If you know the closed form for the Fibonacci sequence, we can also just do this example for fiboR
directly. Let's consider fiboR(100)
:
fiboR(100) = fiboR(99) + fiboR(98)
= 2 * fiboR(98) + fiboR(97)
= 3 * fiboR(97) + 2 * fiboR(96)
= 5 * fiboR(96) + 3 * fiboR(95)
= 8 * fiboR(95) + 5 * fiboR(94)
= 13 * fiboR(94) + 8 * fiboR(93)
...
The number of recursive function calls follows the Fibonacci sequence. The closed form for the Fibonacci sequence is exponential in n
. In fact, it is O(((1+sqrt{5})/2)^n)
, which is about O(1.6^n)
.
It is simple to calculate by diagraming function calls. Simply add the function calls for each value of n and look at how the number grows.

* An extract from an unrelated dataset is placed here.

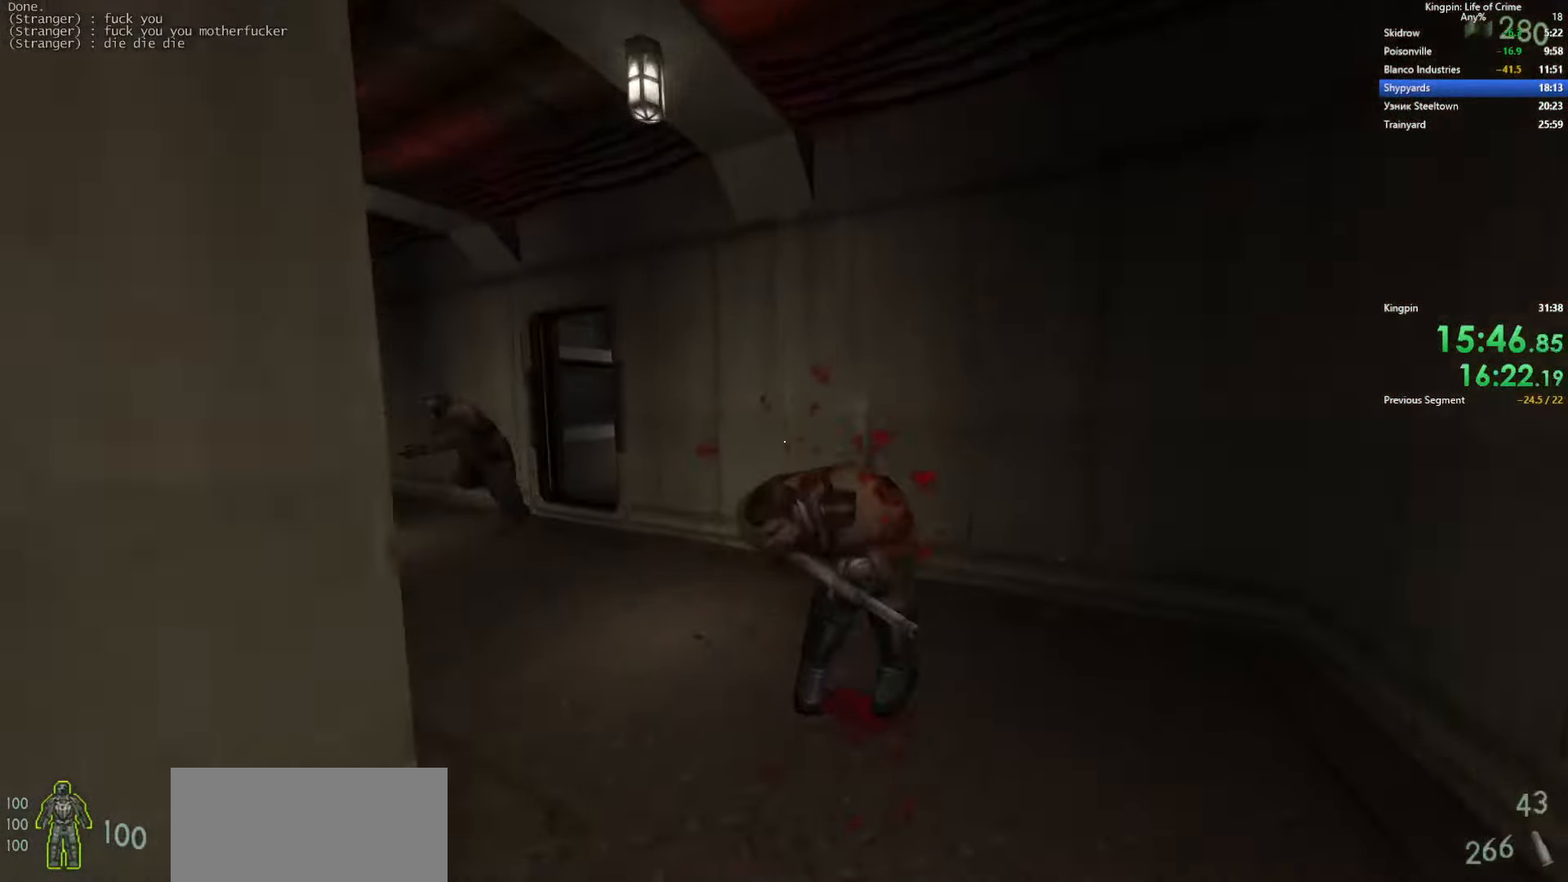
{"keys": ["a", "w"], "events": [[200, "a", "down"]]}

The Big O is O(Z^n) where Z is the golden ratio or about 1.62.
Both the lenoardo numbers and the fibonacci numbers aproach this ratio as we increase n.
2 (2 -> 1, 0)
4 (3 -> 2, 1) (2 -> 1, 0)
8 (4 -> 3, 2) (3 -> 2, 1) (2 -> 1, 0)
(2 -> 1, 0)
14 (5 -> 4, 3) (4 -> 3, 2) (3 -> 2, 1) (2 -> 1, 0)
(2 -> 1, 0)
(3 -> 2, 1) (2 -> 1, 0)
22 (6 -> 5, 4)
(5 -> 4, 3) (4 -> 3, 2) (3 -> 2, 1) (2 -> 1, 0)
(2 -> 1, 0)
(3 -> 2, 1) (2 -> 1, 0)
(4 -> 3, 2) (3 -> 2, 1) (2 -> 1, 0)
(2 -> 1, 0)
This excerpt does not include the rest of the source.